Il Manifesto di Norcia

La Persona sia destinataria di una maggiore attenzione antropologica orientando le scelte oltre che sugli interessi economici, anche su quelle che coinvolgono la psicologia e la sociologia.

In questi giorni, in cui sembra che ci siano avvisaglie di cambiamenti nel quadro dei rapporti politici tra partiti che sostengono il governo e quelli all’opposizione, desidero mettere per iscritto alcuni tra i miei pensieri che ritengo più urgenti per essere presi in considerazione contro l’affanno nel riagganciare la linea di ripresa economica e sociale, e per vedere luce in fondo al tunnel dove il debito pubblico sembra correre in continua accelerazione.

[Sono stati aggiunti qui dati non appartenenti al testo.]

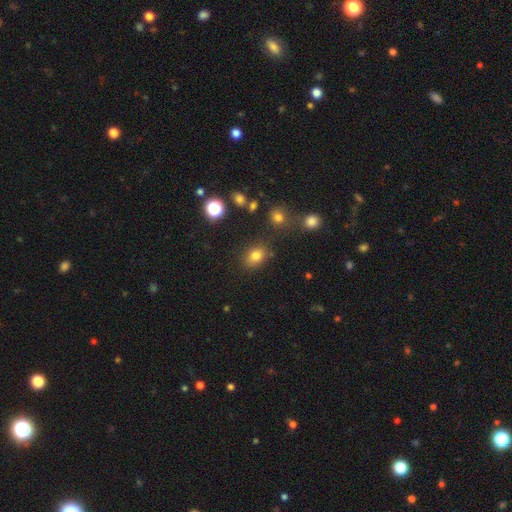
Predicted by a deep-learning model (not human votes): A smooth galaxy with no disk features (79%) that is in between round and cigar-shaped (66%). Merging: none (78%).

Mettiamoci in testa che l’affanno non è solo di noi italiani, ma dell'intero sistema politico sociale occidentale che soffre di squilibri che sembrano insanabili. I rimedi messi in atto dai governi non riducono ma aumentano la protesta che nasce da noi tutti. Siamo diventati, da proletari, ex proletari, perché la prosperità che sorgeva dal mettere al mondo figli, la vediamo ora svanire con la famiglia che ha cessato di essere un traguardo possibile per i progetti di vita dei nostri giovani. 
Esistiamo solo per il mercato e per consumare le merci. In tutto dipendiamo dai prodotti del debito pubblico, sicché, vedendo restringersi il nostro orizzonte in un’attività di soli acquisti e pagamenti, stiamo perdendo il nesso esistente tra la finalità dei nostri progetti - che restano sogni - e la possibilità insita negli atti che compiamo nell’attuarli. Ormai governanti e sudditi (ex cittadini) sono consapevoli che, solo a pagare, sia rimasto Pantalone e cioè i tartassati di sempre ormai consci che la sorte li abbia colpiti nel dover assumere questo ruolo ingrato e ripagato con la beffa di vedersi rappresentato anche come parassita (Gli imprenditori suicidi per crediti non riscossi dell’Agenzia delle entrate). 
C’è un rimedio! Noi - italiani – iniziamo un nuovo percorso più facile che ad altri che credono di avere meno problemi. Da noi, specie nel sud, il senso della famiglia esiste ancora e questo senso sarà l’ancora della nostra salvezza. 
Ciò che si produce all’interno della famiglia, non ha un costo monetario e riprodurre in famiglia ciò che ora compriamo, sarebbe già un primo passo per mantenere alto il valore della moneta e facendo diminuire i prezzi al consumo di qualche punto. 
Il disagio economico quando tocca i generi di prima necessità diffonde la paura e porta alla disgregazione sociale. Ora, nel nostro paese, i generi di prima necessità sono abbondanti e non c’è ragione per cui si debba pensare che succeda la guerra del pane come, più volte successe in Tunisia. 
I nostri governanti, nel muovere le costanti e le variabili nell’assumere le loro decisioni, debbono abbandonare il PIL come unico fattore determinante per valutare l’efficacia dei loro atti, ma assumere nuovi indici nei quali non più Pantalone venga considerato il cittadino pagatore integerrimo, ma la Persona sia destinataria di una maggiore attenzione antropologica orientando le scelte oltre che sugli interessi economici, anche su quelle che coinvolgono la psicologia e la sociologia.
Occorre quindi recuperare il principio che la famiglia sia considerata una molecola e che la persona, concepita come essere unico e irripetibile, sia l’atomo essenziale al funzionamento della società.